- [QUOTED PASSAGE]:
There Is Always Another Way

Jump back a couple of decades and examine the telephone system. How many miles of twisted-pair copper wire were installed? Millions of miles connected homes to the trunk lines and hundreds of thousands of miles of those.

How many miles of wire will be needed if a developing country wants to add telephone coverage today? Few, maybe none. The technology changed, and it is cheaper to create cell service than create trunk lines and twisted-pair service to houses. Never assume the old ways are the only ways.

Manufacturing

Many have noticed the expanding world of 3D printing, but most don’t recognize the possibilities. The University of Maine has 3D printed a 25-foot boat. It weighs 2.2 tonnes.

Not everything 3D printed must be plastic. Sintering has been a known technology for centuries. Laser-powered additive metal printing is not so different. Better and cheaper ways will appear as time passes, and parts will be more readily available. As manufacturing returns to North America, the cost of machinery and space will be offset in part by the new technology. If you are going to build a factory, you don’t use 10-year-old technology. Would it be exciting if the businesses returning from China were the technology leaders and China used obsolete methods?

- [DATASET]:
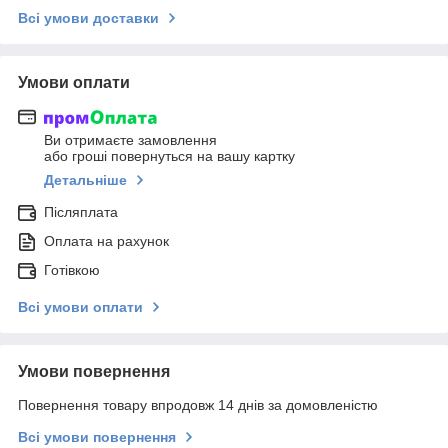
Всі умови доставки
Умови оплати
Ви отримаєте замовлення
або гроші повернуться на вашу картку
Детальніше
Післяплата
Оплата на рахунок
Готівкою
Всі умови оплати
Умови повернення
Повернення товару впродовж 14 днів за домовленістю
Всі умови повернення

- [YOUR TASK]:
Return the part of the essay on new technology starting with "Jump back a" and going on through "the only ways.". The rows aren't needed here.

- [PROBLEM SOLUTION]:
Jump back a couple of decades and examine the telephone system. How many miles of twisted-pair copper wire were installed? Millions of miles connected homes to the trunk lines and hundreds of thousands of miles of those.

How many miles of wire will be needed if a developing country wants to add telephone coverage today? Few, maybe none. The technology changed, and it is cheaper to create cell service than create trunk lines and twisted-pair service to houses. Never assume the old ways are the only ways.